Il progetto Algocount, finanziato da Fondazione Cariplo e svolto dal Dipartimento di Scienze Sociali e Politiche dell’Università di Milano insieme con il laboratorio Density Design del Politecnico di Milano, ha provato a scavare sotto la superficie per capire meglio come gli algoritmi di raccomandazione dei contenuti organizzano e regolano il flusso di informazione su social media come Facebook, Twitter, YouTube e TikTok, e se è vero che tendono, per dirla con le parole di Zeynep Tufekci sul New York Times, a “radicalizzarci” entro bolle informazionali in cui vi è scarsa diversità di opinione. Allo stesso tempo, ha provato a capire meglio quanto gli italiani sanno di questi processi e come si pongono a livello individuale e collettivo in relazione agli algoritmi che quotidianamente si prendono cura della loro dieta informazionale.

**Consegna 1:** Nelle voci, riscrivi le righe dalla riga con "genus: Gamochaeta" fino alla riga con "elevation (m): 4700" compresa, sostituendo "locality" con "site" e lasciando invariato tutto il resto. Riporta soltanto queste righe.

**Dati forniti:**
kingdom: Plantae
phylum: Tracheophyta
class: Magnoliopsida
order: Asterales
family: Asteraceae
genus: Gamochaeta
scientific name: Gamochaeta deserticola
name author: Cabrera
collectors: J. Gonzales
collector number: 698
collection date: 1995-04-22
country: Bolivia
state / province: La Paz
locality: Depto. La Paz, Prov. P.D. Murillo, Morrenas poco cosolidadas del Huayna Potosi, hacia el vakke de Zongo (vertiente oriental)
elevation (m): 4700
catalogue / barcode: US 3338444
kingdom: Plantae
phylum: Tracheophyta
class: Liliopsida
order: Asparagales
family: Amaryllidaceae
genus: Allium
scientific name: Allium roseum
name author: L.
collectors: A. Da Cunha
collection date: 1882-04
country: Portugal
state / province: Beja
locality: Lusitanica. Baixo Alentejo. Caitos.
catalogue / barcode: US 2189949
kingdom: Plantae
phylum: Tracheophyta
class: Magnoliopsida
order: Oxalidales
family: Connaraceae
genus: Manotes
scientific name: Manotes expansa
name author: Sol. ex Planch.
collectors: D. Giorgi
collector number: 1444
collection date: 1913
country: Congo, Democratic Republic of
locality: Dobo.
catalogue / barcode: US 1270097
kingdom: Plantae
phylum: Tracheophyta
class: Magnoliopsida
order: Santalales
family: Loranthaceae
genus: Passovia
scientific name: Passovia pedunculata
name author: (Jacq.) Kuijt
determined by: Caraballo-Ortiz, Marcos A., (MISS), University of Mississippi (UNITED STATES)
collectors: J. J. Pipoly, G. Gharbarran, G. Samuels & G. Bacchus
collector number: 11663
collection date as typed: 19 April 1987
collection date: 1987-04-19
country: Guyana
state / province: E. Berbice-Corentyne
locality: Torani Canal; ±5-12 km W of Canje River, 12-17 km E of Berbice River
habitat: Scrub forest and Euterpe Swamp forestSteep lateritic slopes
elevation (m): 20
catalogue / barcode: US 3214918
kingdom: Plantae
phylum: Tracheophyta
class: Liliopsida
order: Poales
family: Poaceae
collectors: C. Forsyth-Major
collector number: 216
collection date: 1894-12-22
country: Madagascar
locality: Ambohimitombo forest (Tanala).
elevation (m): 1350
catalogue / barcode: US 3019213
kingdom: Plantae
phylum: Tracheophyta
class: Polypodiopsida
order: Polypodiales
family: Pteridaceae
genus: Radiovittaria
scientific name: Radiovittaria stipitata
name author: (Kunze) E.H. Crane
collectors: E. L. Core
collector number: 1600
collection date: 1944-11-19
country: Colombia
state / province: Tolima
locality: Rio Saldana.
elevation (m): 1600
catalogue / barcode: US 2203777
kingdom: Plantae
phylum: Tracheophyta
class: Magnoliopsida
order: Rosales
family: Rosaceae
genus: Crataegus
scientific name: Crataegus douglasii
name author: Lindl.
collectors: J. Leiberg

**Consegna 2:** Prosegui il testo sul progetto Algocount a partire dal punto in cui si ferma.

**Risposta 1:**
genus: Gamochaeta
scientific name: Gamochaeta deserticola
name author: Cabrera
collectors: J. Gonzales
collector number: 698
collection date: 1995-04-22
country: Bolivia
state / province: La Paz
site: Depto. La Paz, Prov. P.D. Murillo, Morrenas poco cosolidadas del Huayna Potosi, hacia el vakke de Zongo (vertiente oriental)
elevation (m): 4700

**Risposta 2:**
La risposta a queste domande è, ovviamente, ben più articolata di quanto si possa raccontare in poche righe. Ma ci proviamo: innanzitutto, abbiamo scoperto che ciò che sostiene Tufekci è vero solo in parte. Forse è un po’ troppo affermare che le piattaforme “radicalizzano” l’opinione degli utenti rispetto a temi di rilevanza pubblica. È vero però che queste offrono percorsi in grado di facilitare la diffusione di posizioni binarie e polarizzate (bianco o nero, a favore o contro) attorno a un tema, e che tutto ciò è funzionale alla loro sopravvivenza economica. Gli utenti in tutto questo non sono attori passivi che subiscono questi processi. Al contrario, hanno un ruolo attivo nel produrre queste raccomandazioni, che originano pur sempre – almeno a livello tecnico – da quello che loro stessi fanno sulle piattaforme. E però, tendono a non curarsene: per molti, gli algoritmi non esistono fino a che…funzionano, e ne scoprono l’esistenza quando inciampano in un errore, un malfunzionamento, un glitch. Solo in quel momento iniziano a vedere – talvolta anche molto chiaramente – alcuni degli “effetti collaterali” che caratterizzano il modo in cui le piattaforme suggeriscono contenuti in maniera personalizzata.
Tutto ciò non basta più.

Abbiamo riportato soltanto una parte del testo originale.